Ich bin ratlos. Das Schlimmste ist für mich die Vorstellung, dass es ein Dummerjungenstreich ist. Dass in der Gruft ein Mega-Abenteuer abgezogen wurde. Dass man eine Kerze angezündet hat und den Kopf in Szene gesetzt hat. Dass man so würdelos mit den Überresten eines Menschen umgeht! Und dann beschäftigt einen natürlich auch die Frage: Wo ist der Kopf jetzt? Werden damit jetzt Zeremonien veranstaltet? Landet er irgendwo im Gebüsch? Liegt er jetzt in der Mülltonne?
Haben Sie in Ihrer Dienstzeit je Vergleichbares erlebt?
Vis-à-vis von Murnau befindet sich das Grab des Textautors Gustav Kadelburg. Da hat man vor drei Jahren Ähnliches versucht. Aber man ist nicht an den Körper des Toten herangegangen.
Was ist passiert?
Die Sargmauer ist brutal zerschlagen worden. Der Zinksarg wurde geöffnet, weil man wahrscheinlich dachte, das ist furchtbar spannend. Dann lag da aber nach über 80 Jahren ein noch nicht verwester Körper. Dieser Anblick, der ehrlich gesagt gruselig ist, hat die dann wahrscheinlich auch in die Flucht getrieben.
Was für eine Idee steckt hinter einer Zinksarg-Bestattung?
Bei Gruftbestattungen, bei denen der Körper im Zinksarg luftdicht eingebettet ist, ist die Idee die Ewigkeit. Wenn der Leichnam nicht angerührt wird, bleibt er auch ewig erhalten.
Es ist ja doch befremdlich, wie leicht man in Grüfte kommt und Särge öffnen kann.
Das stimmt nicht. Murnaus Sarg war schon stark beschädigt durch Vandalismus in den siebziger Jahren. Unter dem Sargdeckel gab es eine Glasplatte. So ist er auch aus den USA überführt worden. Wäre der Sarg geöffnet worden, hätten ihn seine Familie und Freunde unter der Glasplatte sehen können.

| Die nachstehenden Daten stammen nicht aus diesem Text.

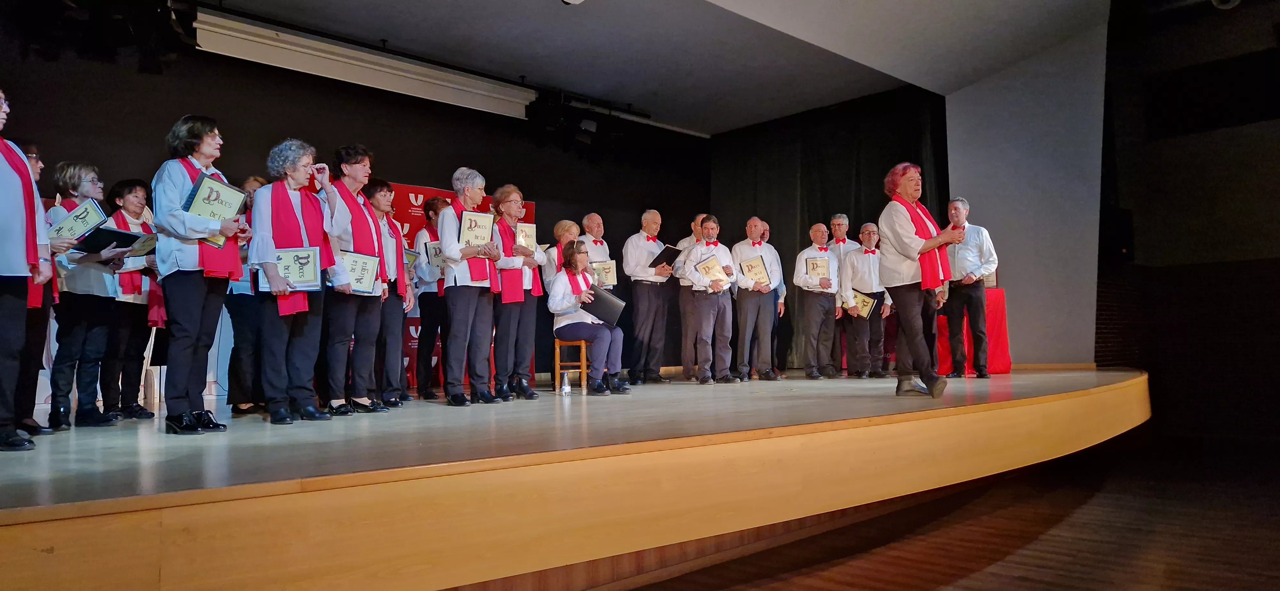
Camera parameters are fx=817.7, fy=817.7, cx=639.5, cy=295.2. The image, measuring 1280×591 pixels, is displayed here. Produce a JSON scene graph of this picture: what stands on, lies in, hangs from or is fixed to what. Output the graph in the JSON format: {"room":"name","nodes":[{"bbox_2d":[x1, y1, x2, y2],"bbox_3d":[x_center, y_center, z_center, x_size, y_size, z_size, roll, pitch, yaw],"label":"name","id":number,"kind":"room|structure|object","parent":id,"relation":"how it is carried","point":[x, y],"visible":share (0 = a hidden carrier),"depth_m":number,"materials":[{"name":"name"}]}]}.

Diese Glasplatte hat man in den siebziger Jahren zerschlagen.
Warum wurde das Grab danach nicht besser geschützt?
Wurde es. Man hat die Gruft komplett zugemauert. Anfang der Neunziger hat man aber Förderprogramme gestartet und die Gruft wieder geöffnet, weil sie wunderschön ist.
Was verstehen Sie darunter?
Türkises Blau an den Wänden, ein wunderschöner Himmel aus blau gestalteten Sternen, mosaikgearbeitet. Das hatten Greta Garbo und Fritz Lang veranlasst. Deshalb haben wir sie wieder geöffnet und mit einer Tür versehen. Eine Tür ist natürlich kein Hochsicherheitstrakt.
Gibt es Führungen in die Gruft?
Nein. Nur besondere Fachkreise und Menschen, die eine direkte Verbindung zu Murnau haben, bekommen sie zu sehen.
Was geschieht nun?
Ich hoffe natürlich doch, dass durch diese mediale Beachtung der Kopf irgendwie zurückgebracht wird. Die Entscheidung, was wir mit den Resten in der Gruft machen, ist noch offen. Ich gehe davon aus, dass wir die Überreste in der Erde begraben müssen, um sie zu schützen.
Und dann könnte man die Gruft für Besucher öffnen?
Da sind ja noch Murnaus Brüder drin. Außerdem: Eine Gruft, die leer ist, macht keinen Sinn. Eine Gruft, die für Tote gedacht war, hat ihre Idee verloren. Das wäre dann nur ein leerer Raum.